Dopo essersi incamminata alla volta del regno di Oz, Dorothy incontra i suoi futuri compagni di viaggio, lo Spaventapasseri, l’Uomo di latta e il Leone codardo i quali decidono di aggregarsi alla ragazza, ognuno con un desiderio da esprimere: lo Spaventapasseri vorrebbe un po’ di cervello, l’Uomo di latta un cuore e il Leone codardo il coraggio.

Aiutandosi a vicenda, condividendo esperienze che mai avrebbero immaginato, arrivano dal Mago di Oz che in realtà si rivela essere un gran ciarlatano dotato però di una grande dose di fantasia.

Ventriloquo, immigrato dal Kansas, giunto rocambolescamente nel suo futuro regno con una mongolfiera, riesce a farsi amare e rispettare dalla popolazione di quell’insolito mondo, che aveva evidentemente bisogno di essere governata da un leader carismatico. Oz rivela ai quattro protagonisti la sua identità, ma nonostante questo essi vogliono che lui li aiuti a realizzare i loro desideri.

Oz mette in luce come essi in realtà già possiedono ciò che cercano, altrimenti non sarebbero riusciti a giungere fino a lì, superando ogni sorta di avversità: lo Spaventapasseri, durante il viaggio, ha accumulato una gran quantità di esperienza che – spiega Oz – rende saggi e prudenti; l’Uomo di latta dimostra di avere sensibilità e generosità rare e il Leone codardo incute più terrore e rispetto di quanto non creda, il guaio è che gli manca la fiducia in se stesso.

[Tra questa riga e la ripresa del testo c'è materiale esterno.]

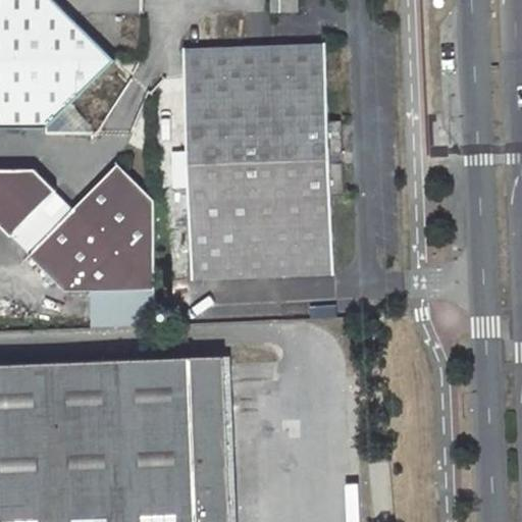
[(0,0),(0,125),(44,125),(111,64),(51,0),(0,0)]
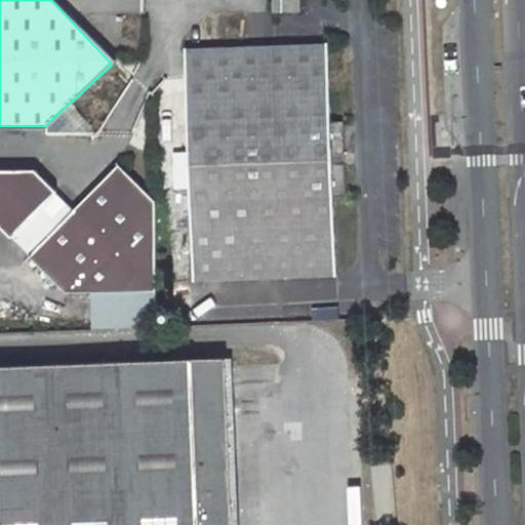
[(299,0),(273,0),(273,10),(299,10),(299,0)]
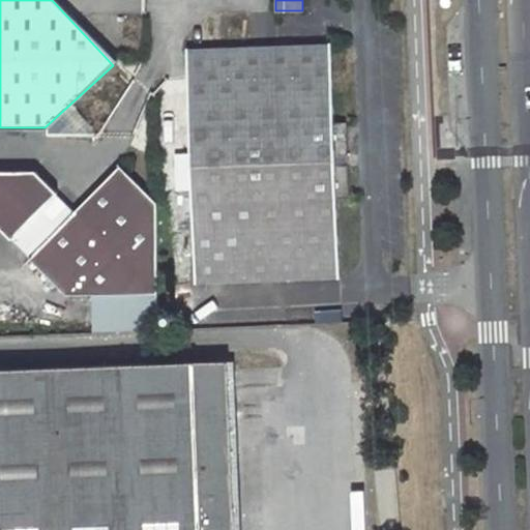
[(343,166),(343,155),(348,155),(348,122),(334,122),(332,42),(186,46),(189,153),(174,154),(175,189),(190,188),(194,283),(339,276),(336,200),(349,199),(349,166),(343,166)]
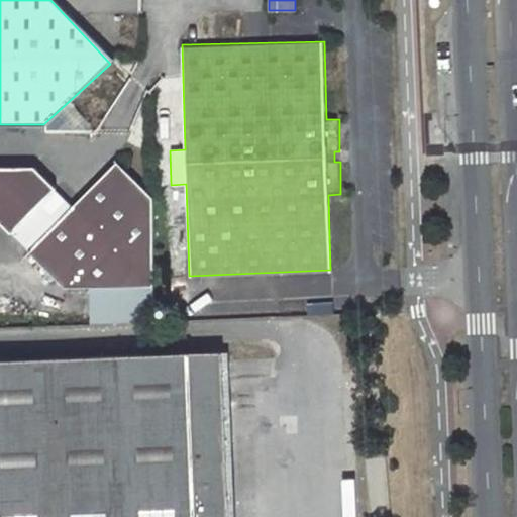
[(153,317),(152,202),(117,166),(72,211),(28,253),(65,291),(93,292),(93,320),(153,317)]
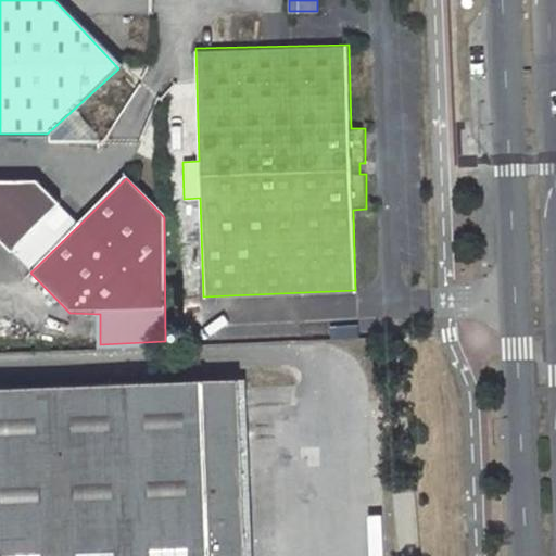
[(0,182),(0,241),(12,255),(60,207),(61,206),(38,182),(0,182)]
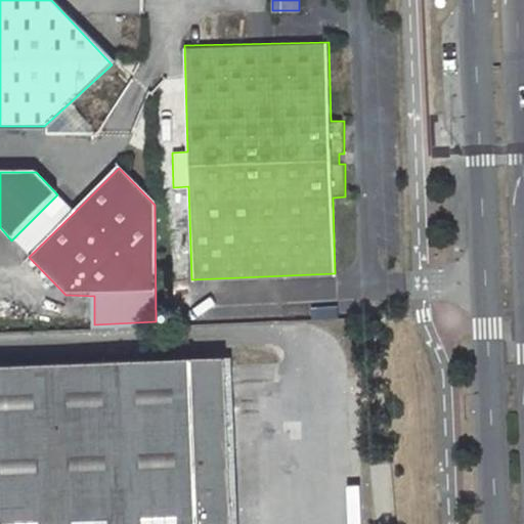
[(29,257),(73,214),(56,195),(11,241),(29,257)]
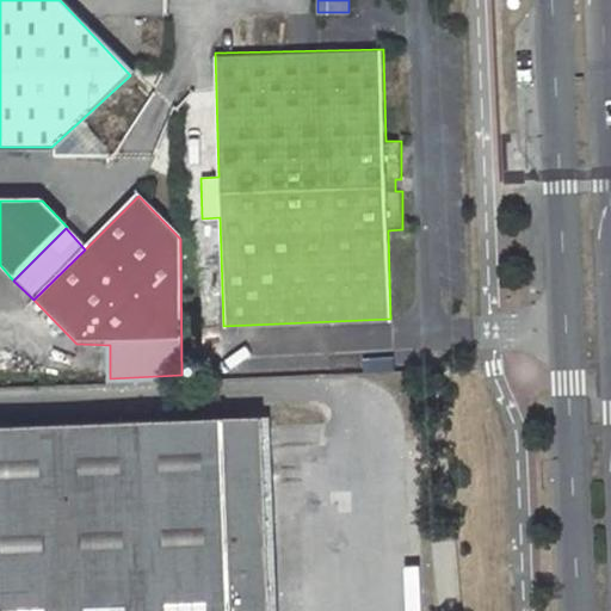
[(333,375),(362,374),(360,355),(332,356),(333,375)]
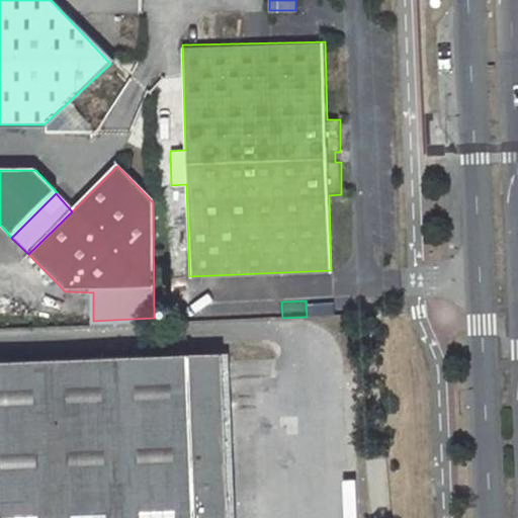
[(220,517),(213,352),(135,355),(0,360),(0,517),(220,517)]
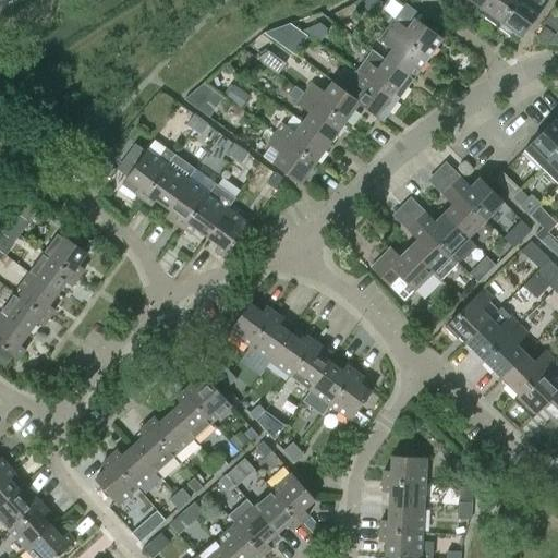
[(487,0),(482,9),(481,8),(477,12),(498,27),(518,0),(487,0)]
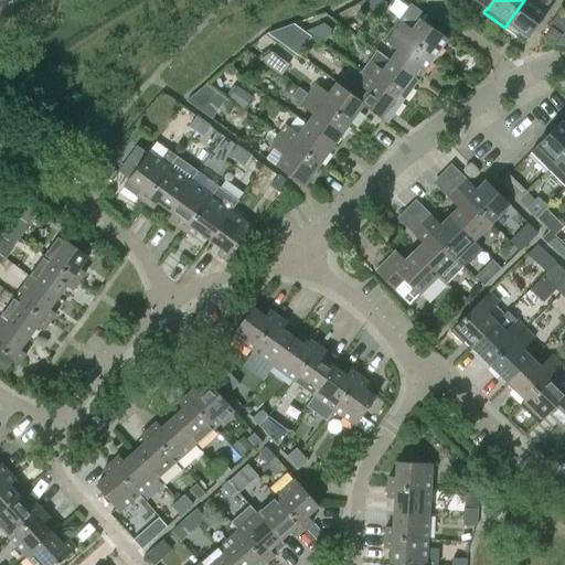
[(524,0),(504,28),(525,42),(555,0),(524,0)]
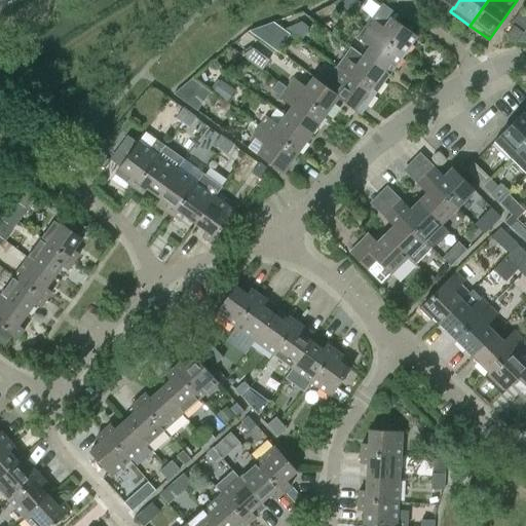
[(372,20),(365,29),(403,55),(416,37),(390,19),(384,29),(372,20)]
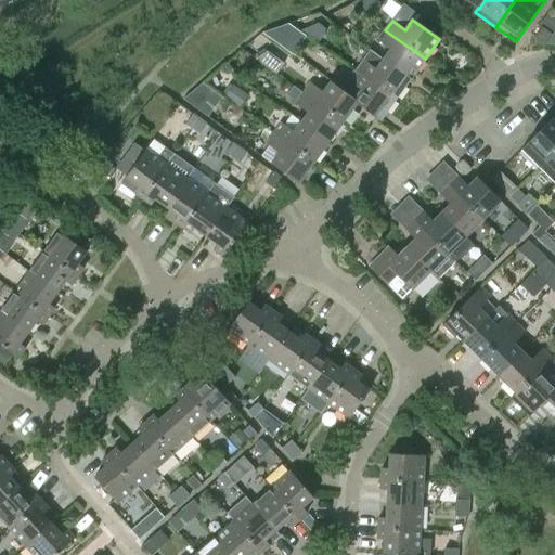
[(318,22),(300,30),(318,44),(328,30),(318,22)]
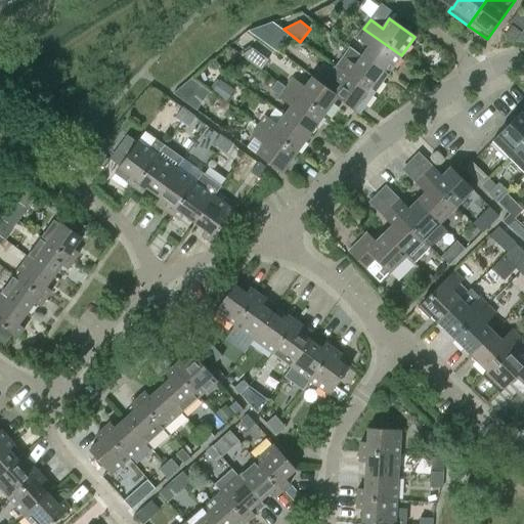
[(512,26),(505,36),(514,43),(521,33),(512,26)]
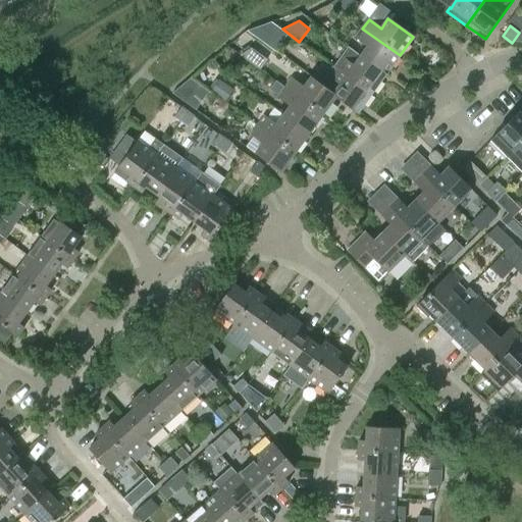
[(385,74),(400,55),(362,29),(356,39),(367,47),(361,56),(385,74)]
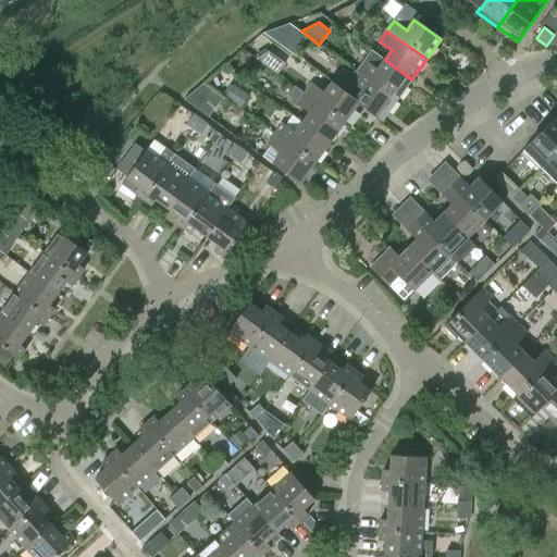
[(397,100),(411,79),(385,60),(372,51),(358,71),(397,100)]
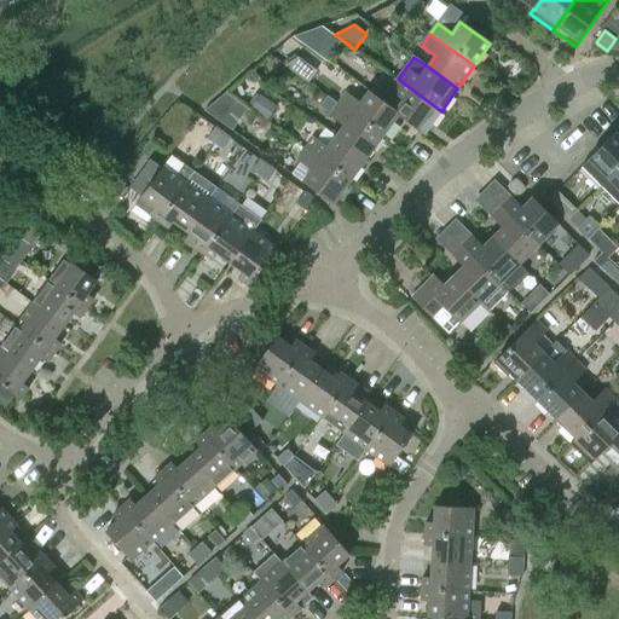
[(299,58),(287,67),(310,84),(318,71),(299,58)]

Ma i tre continuano inutilmente a cercare delle soluzioni esterne alle loro insicurezze e il Mago li accontenta: riempie la testa dello Spaventapasseri di segatura e spilli (una mente acuminata); dona all’Uomo di latta un cuoricino d’argento (“un cuore nobilissimo”) che posiziona all’interno del petto; e fa bere una “magica” pozione verdognola al Leone, perché “il coraggio, uno ce l’ha di dentro, e quindi, fin tanto che non l’avrai bevuto, non si potrà chiamarlo così”. Rimasto solo il mago si sfoga tra sé e sé: “Ma come faccio a non comportarmi da ciarlatano quando tutta questa gente mi costringe a far cose che tutti sanno benissimo che non si possono fare?”. Dorothy, poi, possiede sin dall’inizio lo strumento per tornare a casa: le scarpette d’argento ricevute in dono dalla Strega del Nord, ma senza che ci sia la consapevolezza della loro funzione esse non valgono nulla. E solo alla fine del viaggio, un rito di passaggio da un mondo abitato da adulti un po’ distratti e lontani a un mondo in cui è lei la protagonista, Dorothy sarà cresciuta abbastanza per essere in grado di indossarle con consapevolezza e di ordinare, battendo tre volte i tacchi: “Portatemi a casa dalla zia Emma!”.